22nd June 2004, Comments 0 comments

22 June 2004, MADRID - The Spanish government announced Tuesday a new scheme to encourage potential landlords who want to let their properties.

22 June 2004

MADRID - The Spanish government announced Tuesday a new scheme to encourage potential landlords who want to let their properties.

The plan will guarantee tenants' residence rights but also gives landlords safeguards for their investments.

Housing Minister Maria Antonia Trujillo said Tuesday the government is to reform the Housing Plan to raise the maximum price of so-called "protected homes" which can be rented out to low-income families.

The idea is to encourage more developers to build those kind of homes to rent.

A law exists to stop these homes for low-income families from being too expensive.

She said the increase will not be the same in every area but will depend on the region.
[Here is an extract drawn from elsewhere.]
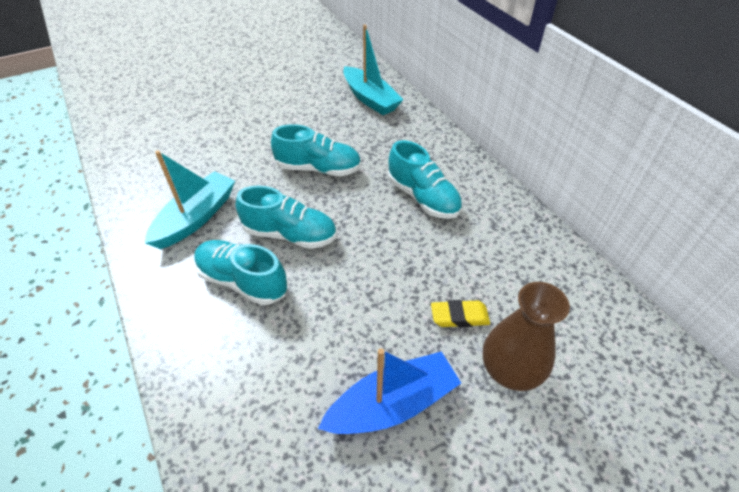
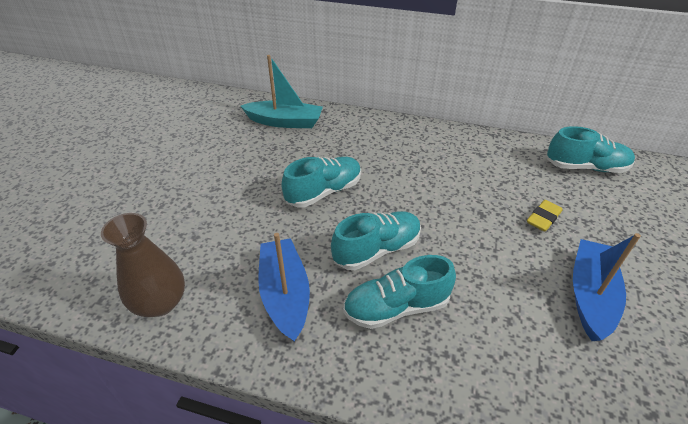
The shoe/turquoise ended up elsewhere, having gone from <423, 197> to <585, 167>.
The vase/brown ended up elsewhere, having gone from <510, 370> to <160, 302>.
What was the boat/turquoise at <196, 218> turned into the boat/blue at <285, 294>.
But Trujillo said calls by developers to raise this maximum price by 25 percent were "excessive".

She also tried to reassure millions of Spanish property owners by dismissing reports that there would be a fall in property prices.

Analysts and consultants have been predicting that the Spanish housing boom would slow down and house prices will fall.

She said was "irresponsible" to predict that the housing bubble was about to burst.  

Trujillo said that the government was planning a series of "structural reforms" to safeguard the housing market.

She said the two-part plan will consist of implementing the new guarantees for landlords and tenants "soon" and the new Housing Plan will be introduced between 2005-08.

The new plan is designed to encourage developers to build more homes for low-income families to rent.

It would also allow access to 90,000 homes new homes each year and 90,000 "second-hand" homes.
 
A central promise of the Socialist election manifesto was to provide 180,000 affordable homes each year.
 
Many Spaniards cannot afford to buy their first home as he housing boom has seen prices rise by 17 percent this year alone.